Com o escopo de preservar o equilíbrio financeiro entre as prestações e contraprestações, as decisões majoritárias do STJ entendem que o pagamento das sessões que ultrapassam o número previsto em contrato ou, em caso de inexistência de previsão, o número mínimo determinado pela ANS, deve ser suportado tanto pelo plano de saúde quanto pelo usuário.

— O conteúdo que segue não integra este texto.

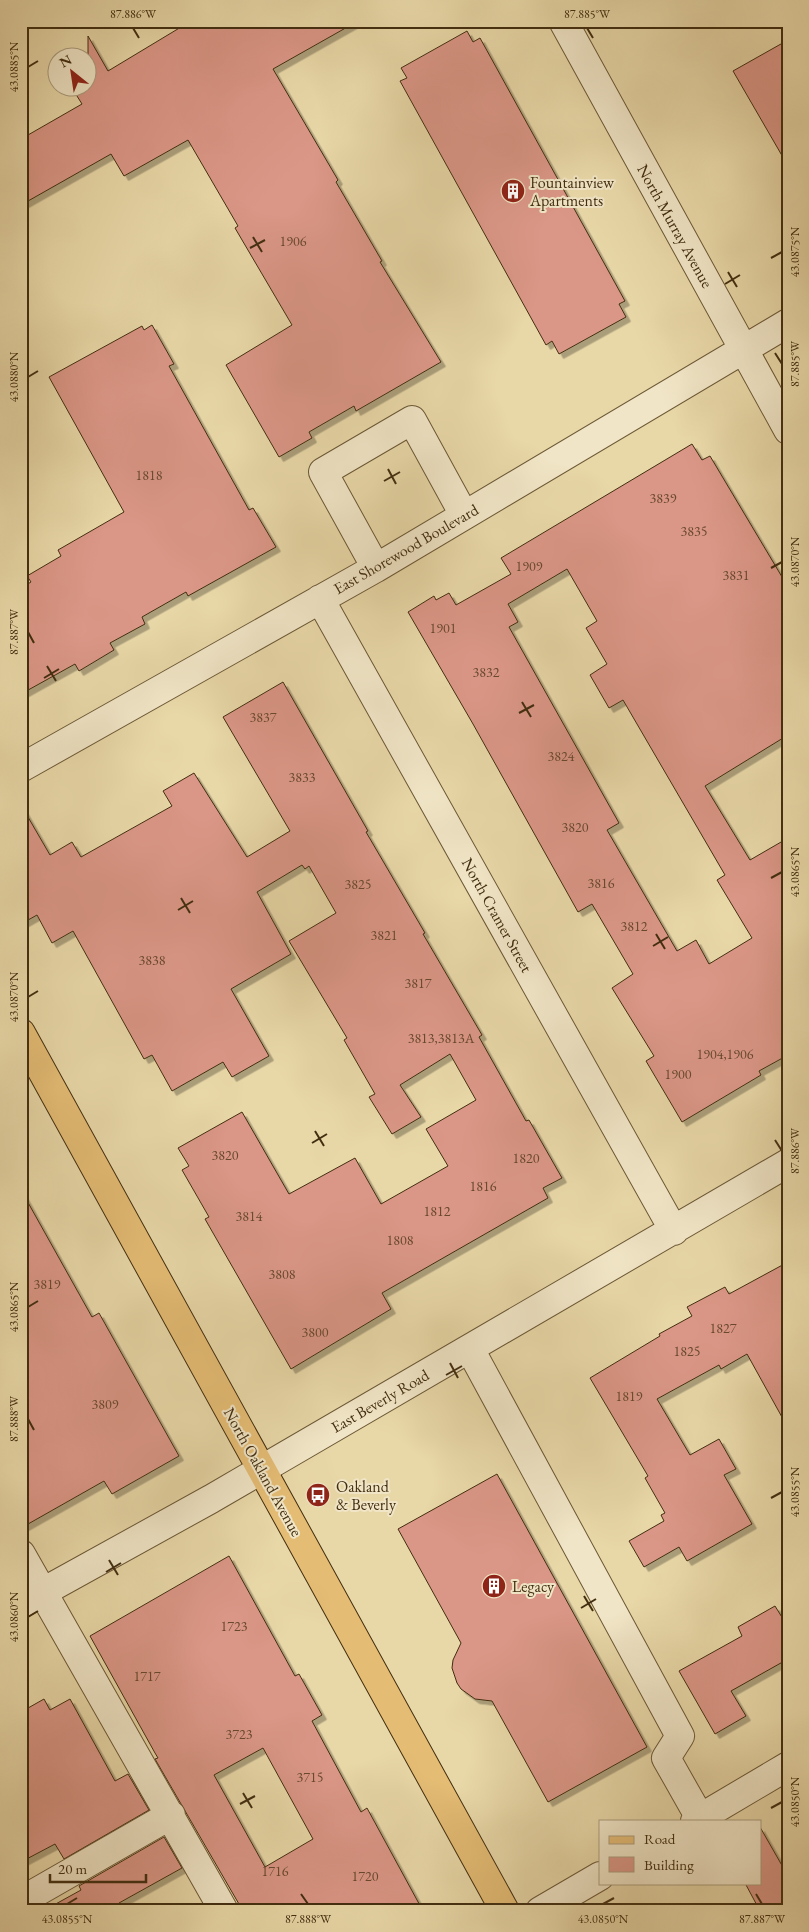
<svg xmlns="http://www.w3.org/2000/svg" width="809" height="1932" viewBox="0 0 809 1932" font-family="'EB Garamond',serif">
<style>
.building{fill:#da9686;stroke:#422e10;fill-rule:evenodd;filter:url(#shadow)}
.lines{fill:none;stroke-linecap:round;stroke-linejoin:round}
.minor-casing{stroke:#6c5836;stroke-width:30}
.major-casing{stroke:#422e10;stroke-width:30}
.minor{stroke:#f0e5c6;stroke-width:28}
.major{stroke:#e4bc74;stroke-width:28}
.ticks{fill:none;stroke:#422e10;stroke-width:2}
.labels{text-anchor:middle;dominant-baseline:central;stroke-width:4;stroke-linejoin:round;paint-order:stroke}
.number-label{font-size:14px;fill:#68482e}
.poi-label{font-size:16px;fill:#422e10;stroke:#f0e5c6;text-anchor:start}
.street-label{font-size:16px;fill:#422e10;stroke:#f0e5c6}
.neatline{fill:none;stroke:#422e10;stroke-width:2}
.ticks-label{font-size:12px;text-anchor:middle;fill:#422e10}
</style>
<defs>
<filter id="shadow"><feDropShadow dx="4.5" dy="4.5" stdDeviation="0" flood-color="#0004"/></filter>
</defs>
<rect width="100%" height="100%" fill="#e8d7a7"/>
<filter id="stains"><feTurbulence type="fractalNoise" baseFrequency=".004" numOctaves="4"/><feColorMatrix values="0 0 0 0 .2 0 0 0 0 .09 0 0 0 0 .02 0 0 0 .5 -.17"/></filter>
<radialGradient id="worn" r=".72"><stop offset=".6" stop-color="#630" stop-opacity="0"/><stop offset="1" stop-color="#630" stop-opacity=".3"/></radialGradient>
<path class="building" d="M191 21H358L273 69 338 180 336 182 382 261 380 262 441 362 356 411 354 406 309 432 312 438 279 457 226 365 292 325 235 228 238 226 188 140 124 176 111 154 21 205V139L82 104 72 88H88V36L108 71Z
M467 31 473 42 480 38 625 301 619 304 626 317 559 354 552 341 546 345 400 81 407 78 401 68Z
M788 40V166L733 71Z
M152 325 174 364 169 366 249 510 253 508 276 547 188 596 186 592 142 617 145 624 110 643 114 650 79 671 75 664 21 694V588L31 582 27 576 61 556 58 550 124 512 49 377 142 326 144 330Z
M692 444 702 460 710 456 788 587V735L705 786 750 860 788 838V1055L759 1071 761 1075 682 1122 646 1061 654 1056 612 988 633 974 592 904 578 912 473 724 408 612 434 596 436 600 449 593 456 605 511 574 501 558ZM567 569 597 621 586 628 607 664 590 675 609 708 623 700 725 875 717 880 752 938 709 964 696 940 677 951 607 830 619 823 509 627 518 622 508 604Z
M283 682 368 831 366 832 425 933 423 934 482 1035 479 1037 526 1121 529 1120 562 1178 543 1188 548 1198 382 1293 391 1309 291 1369 205 1219 209 1217 182 1170 189 1166 178 1148 242 1112 289 1194 355 1158 381 1204 448 1166 426 1129 476 1100 450 1054 400 1085 421 1117 392 1134 369 1097 375 1094 344 1040 347 1038 289 941 336 913 309 866 305 869 302 865 257 892 291 954 231 989 269 1056 232 1077 223 1062 172 1091 152 1055 144 1059 73 931 52 943 37 915 21 924V805L50 855 72 842 81 857 172 806 163 791 194 773 247 857 290 831 223 717Z
M21 1190 92 1317 99 1313 179 1456 112 1494 104 1481 21 1528Z
M788 1262V1428L747 1354 721 1369 719 1365 657 1399 690 1455 719 1439 736 1469 724 1475 752 1524 687 1561 679 1547 644 1567 629 1541 664 1521 661 1515 665 1513 645 1478 648 1476 590 1378 660 1336 659 1334 692 1316 687 1307 725 1287 729 1294Z
M497 1474 647 1747 548 1802 492 1701 475 1699 461 1689 457 1683 452 1668 453 1660 461 1643 398 1529Z
M229 1556 295 1676 299 1674 322 1715 312 1721 361 1812 367 1808 423 1911H243L155 1759 158 1758 155 1753 90 1636ZM263 1748 313 1839 265 1867 214 1775Z
M775 1606 788 1627V1659L731 1691 746 1716 715 1734 679 1671 742 1636 738 1627Z
M44 1699 50 1710 70 1699 115 1781 128 1774 149 1810 64 1859 55 1844 21 1862V1712Z
M760 1827 788 1876V1901L770 1911H760L745 1883H760Z
M164 1837 182 1868 119 1903 123 1911H43L81 1890 79 1886Z"/>
<g class="lines">
<g class="minor-casing">
<path id="minor" d="M563 21 788 430
M376 568 323 472 412 420 464 515
M320 599 674 1231
M21 768 376 568 788 323
M470 1349 680 1736 666 1758 700 1818
M21 1554 224 1911
M21 1604 211 1499 788 1163
M695 1821 788 1766
M21 1901 171 1815
M540 1911 600 1876"/>
</g>
<g class="major-casing">
<path id="major" d="M21 1033 505 1911"/>
</g>
<use href="#minor" class="minor"/>
<use href="#major" class="major"/>
</g>
<path class="ticks" d="M133 28 139 38M587 28 593 38M28 67 38 61M253 237 262 252M250 248 265 240M771 258 782 252M728 272 737 287M725 284 740 275M775 353 782 364M28 377 38 371M388 469 396 484M384 481 400 472M771 568 782 562M28 632 34 643M47 666 56 681M44 678 59 669M522 702 531 717M519 713 534 705M771 878 782 872M181 898 190 913M178 910 193 901M656 934 665 949M653 946 668 937M28 997 38 991M315 1131 324 1146M775 1140 782 1151M312 1143 327 1134M28 1307 38 1301M450 1363 458 1378M446 1375 462 1366M28 1419 34 1430M771 1498 782 1492M109 1560 118 1575M106 1572 121 1563M584 1596 593 1611M581 1608 596 1599M28 1617 38 1611M243 1793 252 1808M240 1804 255 1796M771 1808 782 1802M301 1894 308 1904M756 1894 762 1904M67 1904 77 1898M603 1904 614 1898"/>
<defs>
<g id="building-disc" transform="scale(1.25)"><circle r="9.5" fill="#8f2418" stroke="#f0e5c6"/><path d="M-4-6H4V6H1V3H-1V6H-4ZM-2.5-4.3h1.7v1.8h-1.7ZM.8-4.3h1.7v1.8H.8ZM-2.5-1h1.7V.8h-1.7ZM.8-1h1.7V.8H.8Z" fill="#fff"/></g>
<g id="bus-disc" transform="scale(1.25)"><circle r="9.5" fill="#8f2418" stroke="#f0e5c6"/><path d="M-5-6H5V4H4V6H2V4H-2V6H-4V4H-5ZM-3.5-4V0h7V-4ZM-3.5 1.2v1.5H-2V1.2ZM2 1.2v1.5H3.5V1.2Z" fill="#fff"/></g>
</defs>
<g fill-rule="evenodd">
<use href="#building-disc" x="513" y="191"/>
<use href="#bus-disc" x="318" y="1495"/>
<use href="#building-disc" x="494" y="1586"/>
</g>
<g class="labels">
<g class="number-label">
<text x="293" y="241">1906</text>
<text x="149" y="475">1818</text>
<text x="663" y="498">3839</text>
<text x="694" y="531">3835</text>
<text x="529" y="566">1909</text>
<text x="736" y="575">3831</text>
<text x="443" y="628">1901</text>
<text x="486" y="672">3832</text>
<text x="263" y="717">3837</text>
<text x="561" y="756">3824</text>
<text x="302" y="777">3833</text>
<text x="575" y="827">3820</text>
<text x="601" y="883">3816</text>
<text x="358" y="884">3825</text>
<text x="634" y="926">3812</text>
<text x="384" y="935">3821</text>
<text x="152" y="960">3838</text>
<text x="418" y="983">3817</text>
<text x="441" y="1038">3813,3813A</text>
<text x="725" y="1054">1904,1906</text>
<text x="678" y="1074">1900</text>
<text x="225" y="1155">3820</text>
<text x="526" y="1158">1820</text>
<text x="483" y="1186">1816</text>
<text x="437" y="1211">1812</text>
<text x="249" y="1216">3814</text>
<text x="400" y="1240">1808</text>
<text x="282" y="1274">3808</text>
<text x="47" y="1284">3819</text>
<text x="723" y="1328">1827</text>
<text x="315" y="1332">3800</text>
<text x="687" y="1351">1825</text>
<text x="629" y="1396">1819</text>
<text x="105" y="1404">3809</text>
<text x="234" y="1626">1723</text>
<text x="147" y="1676">1717</text>
<text x="239" y="1734">3723</text>
<text x="310" y="1777">3715</text>
<text x="275" y="1871">1716</text>
<text x="365" y="1876">1720</text>
</g>
<g class="poi-label">
<text x="530" y="182">Fountainview<tspan x="530" dy="18">Apartments</tspan></text>
<text x="336" y="1486">Oakland<tspan x="336" dy="18">&amp; Beverly</tspan></text>
<text x="512" y="1586">Legacy</text>
</g>
<g class="street-label">
<text transform="translate(675 226) rotate(61)">North Murray Avenue</text>
<text transform="translate(406 549) rotate(-30)">East Shorewood Boulevard</text>
<text transform="translate(497 915) rotate(61)">North Cramer Street</text>
<text transform="translate(380 1401) rotate(-30)">East Beverly Road</text>
<text transform="translate(263 1472) rotate(61)">North Oakland Avenue</text>
</g>
</g>
<rect width="809" height="1932" fill="none" stroke="#e8d7a7" stroke-width="55"/>
<rect x="599" y="1820" width="162" height="65" fill="#f0e5c6" stroke="#aa9c7d"/>
<rect x="609" y="1836" width="25" height="8" fill="#e4bc74" stroke="#aa9c7d"/>
<text x="644" y="1844" font-size="15" fill="#422e10">Road</text>
<rect x="609" y="1857" width="25" height="15" fill="#da9686" stroke="#aa9c7d"/>
<text x="644" y="1870" font-size="15" fill="#422e10">Building</text>
<g transform="translate(72 72) rotate(330)"><circle r="24" fill="#f0e5c6" stroke="#aa9c7d"/>
<path d="M0-4L9 19L0 12L-9 19Z" fill="#8f2418"/>
<text y="-8" font-size="14" font-weight="bold" text-anchor="middle" fill="#422e10">N</text>
</g>
<path d="M50 1874v8h96v-8" fill="none" stroke="#422e10" stroke-width="2.5"/>
<text x="58" y="1874" font-size="15" fill="#422e10" stroke="#f0e5c6" stroke-width="4" paint-order="stroke">20 m</text>
<rect x="28" y="28" width="754" height="1876" class="neatline"/>
<g class="ticks-label">
<text x="133" y="18">87.886°W</text>
<text x="587" y="18">87.885°W</text>
<text transform="translate(14 67) rotate(-90)" y="4">43.0885°N</text>
<text transform="translate(795 252) rotate(-90)" y="4">43.0875°N</text>
<text transform="translate(795 364) rotate(-90)" y="4">87.885°W</text>
<text transform="translate(14 377) rotate(-90)" y="4">43.0880°N</text>
<text transform="translate(795 562) rotate(-90)" y="4">43.0870°N</text>
<text transform="translate(14 632) rotate(-90)" y="4">87.887°W</text>
<text transform="translate(795 872) rotate(-90)" y="4">43.0865°N</text>
<text transform="translate(14 997) rotate(-90)" y="4">43.0870°N</text>
<text transform="translate(795 1151) rotate(-90)" y="4">87.886°W</text>
<text transform="translate(14 1307) rotate(-90)" y="4">43.0865°N</text>
<text transform="translate(14 1419) rotate(-90)" y="4">87.888°W</text>
<text transform="translate(795 1492) rotate(-90)" y="4">43.0855°N</text>
<text transform="translate(14 1617) rotate(-90)" y="4">43.0860°N</text>
<text transform="translate(795 1802) rotate(-90)" y="4">43.0850°N</text>
<text x="67" y="1923">43.0855°N</text>
<text x="308" y="1923">87.888°W</text>
<text x="603" y="1923">43.0850°N</text>
<text x="762" y="1923">87.887°W</text>
</g>
<rect width="100%" height="100%" filter="url(#stains)"/>
<rect width="100%" height="100%" fill="url(#worn)"/>
</svg>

Sendo assim, foi consignado em decisão do STJ que:
“a estipulação de coparticipação se revela necessária, porquanto, por um lado, impede a concessão de consultas indiscriminadas ou o prolongamento em demasia de tratamentos e, por outro, restabelece o equilíbrio contratual (art. 51, § 2º, do CDC), já que as sessões de psicoterapia acima do limite mínimo estipulado pela ANS não foram consideradas no cálculo atuarial do fundo mútuo do plano, o que evita a onerosidade excessiva para ambas as partes” (REsp 1659338 – SP, d.j. 15/06/2020).
Para tanto, os julgados têm fixado a adoção da coparticipação para consultas excedentes ao número previsto em contrato ou, em caso de inexistência de previsão, o número mínimo determinado pela ANS, sendo que o percentual não poderá exceder 50% do valor contratado.
Concluindo, a solicitação de tratamento ao plano de saúde deve ser embasada em laudo médico que justifique, detalhadamente:
No caso de consequente negativa expressa do plano de saúde, é importante consultar um advogado especialista para analisar as particularidades do caso e a possibilidade de fazer valer os direitos do paciente judicialmente, com base na experiência jurídica e no atualizado posicionamento do nosso Judiciário.